13. What is the deadline for delivering the Tax Election to Enbridge?

NOTE: Deadline extended to May 29, 2017. 

The Tax Election must be completed and sent to Enbridge within 60 days after the Closing Date. It cannot be completed prior to the Closing Date as certain information that is necessary in order to complete the Tax Election such as the FMV of the property being disposed of (Spectra Energy common stock) will not be known until that time.

Enbridge has agreed to sign and forward to the CRA and applicable provincial or territorial taxation authorities all properly completed Tax Elections that are received within 60 days of the Closing Date on or before the date that is 90 days after the Closing Date.

14. I completed, signed and sent the Canadian Share Purchase Agreement to Enbridge within the time limits; however I have changed my mind, and I will not file the Tax Election.
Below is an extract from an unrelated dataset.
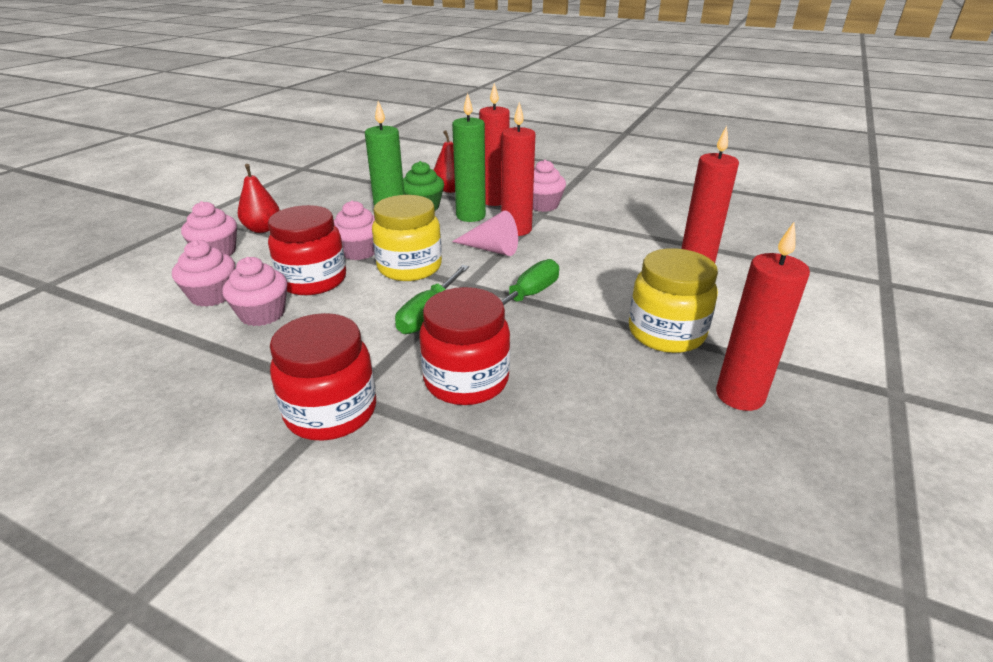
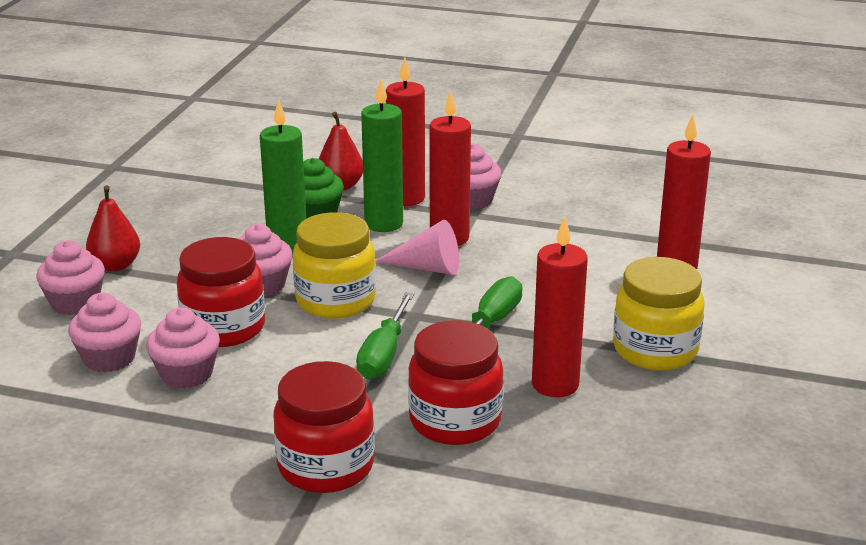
camera: 10 degrees left, 5 degrees down
(739, 396) = (738, 406): red candle -> red candle (555, 384)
What are the Canadian tax implications for me?

If you do not file the Tax Election jointly with Enbridge the transaction will be a taxable transaction for you. Canadian Spectra Energy stockholders will generally realize a capital gain (or capital loss) equal to the amount by which the FMV of the Enbridge common shares received (and any cash received in lieu of a fractional Enbridge common share) exceeds (or is less than) the ACB of the Spectra Energy common stock, determined immediately before the disposition and any reasonable costs of disposition.

15. I am a Canadian Spectra Energy stockholder and I did not accept the Canadian Exchange Offer by entering into the Canadian Share Purchase Agreement within the time limits. However, I did complete and send the Tax Election to Enbridge. What are the Canadian tax implications for me?
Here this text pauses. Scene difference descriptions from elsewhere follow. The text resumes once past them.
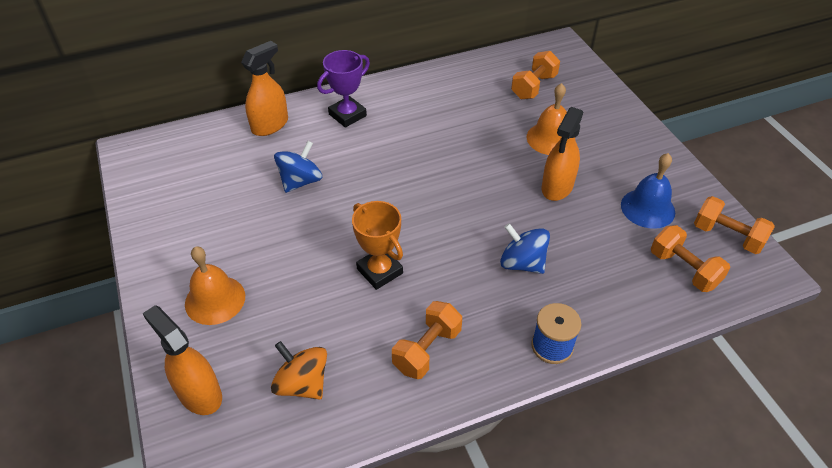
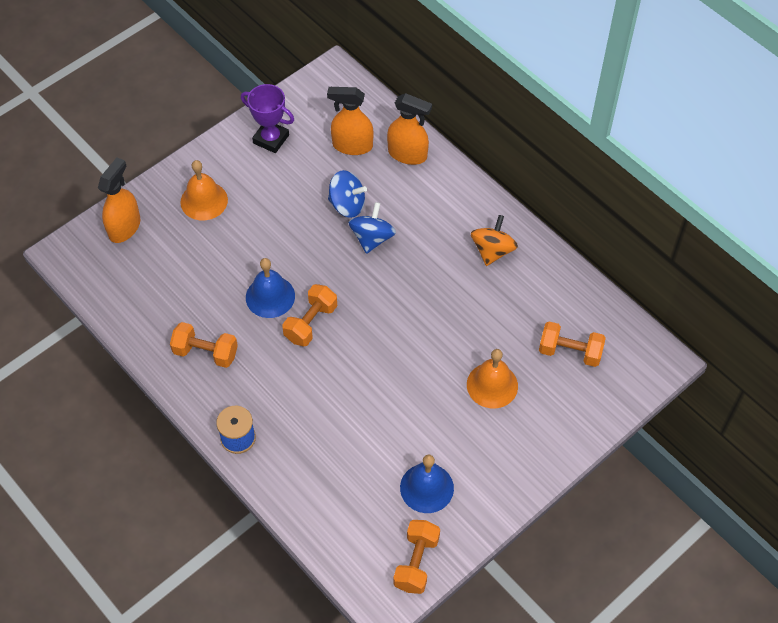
camera: 70 degrees right, 10 degrees up
(302, 383) = (151, 284): orange spinning top -> orange spinning top (492, 251)
(347, 115) = (448, 207): purple trophy -> purple trophy (271, 139)
(379, 271) = (270, 296): orange trophy -> blue bell
(522, 263) = (317, 397): blue spinning top -> blue spinning top (372, 238)
(557, 187) = (423, 405): orange spray bottle -> orange spray bottle (352, 145)
(684, 269) = (358, 528): orange dumbbell -> orange dumbbell (311, 323)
The transaction will be a taxable transaction for you and a tax deferral is not available because the Canadian Share Purchase Agreement for the exchange of Spectra Energy shares for Enbridge common shares (and any cash received in lieu of a fractional Enbridge common share) was not entered into with Enbridge prior to the Closing Date.
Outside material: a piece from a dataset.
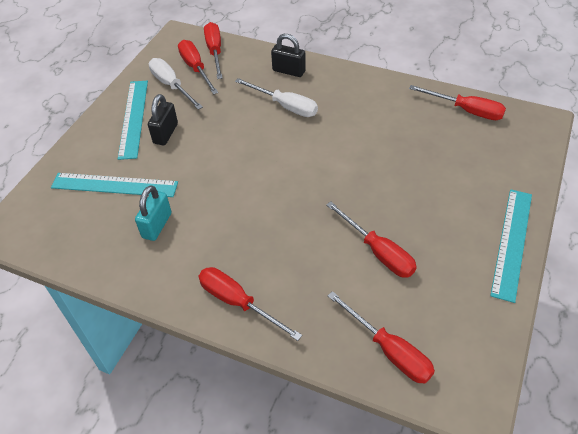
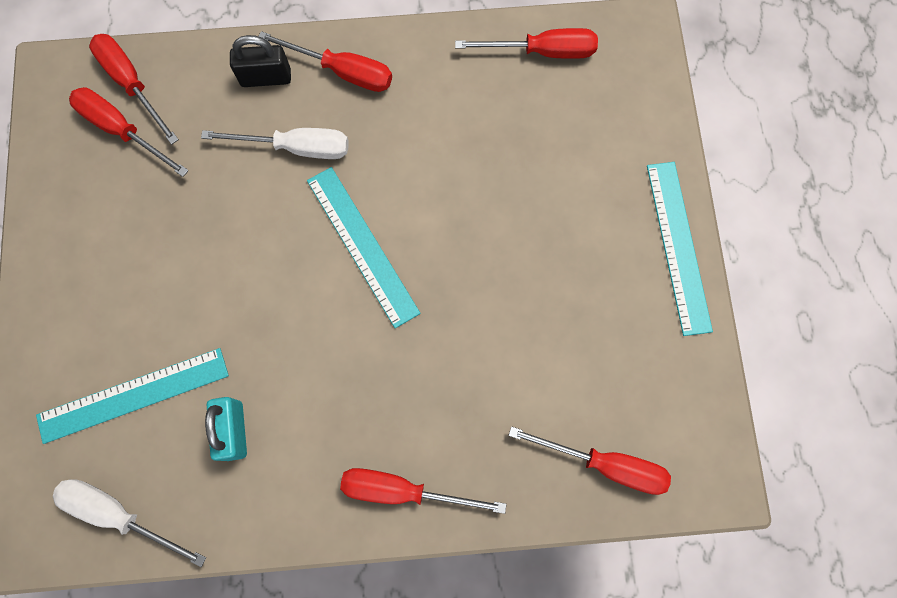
camera: 30 degrees left, 25 degrees up
(134, 118) = (85, 266): turquoise ruler -> turquoise ruler (362, 245)
(165, 133) = (151, 273): black padlock -> none
(171, 86) = (105, 180): white screwdriver -> white screwdriver (119, 514)
(378, 252) = (532, 335): red screwdriver -> red screwdriver (342, 72)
16. I completed, signed and sent the Canadian Share Purchase Agreement to Enbridge within the time limits; however I did not file the Tax Election with Enbridge prior to May 29th, 2017. What are the Canadian tax implications for me?

If you do not file the Tax Election jointly with Enbridge by the deadline the transaction will be a taxable transaction for you. Canadian Spectra Energy stockholders will generally realize a capital gain (or capital loss) equal to the amount by which the FMV of the Enbridge common shares received (and any cash received in lieu of a fractional Enbridge common share) exceeds (or is less than) the ACB of the Spectra Energy common stock, determined immediately before the disposition and any reasonable costs of disposition.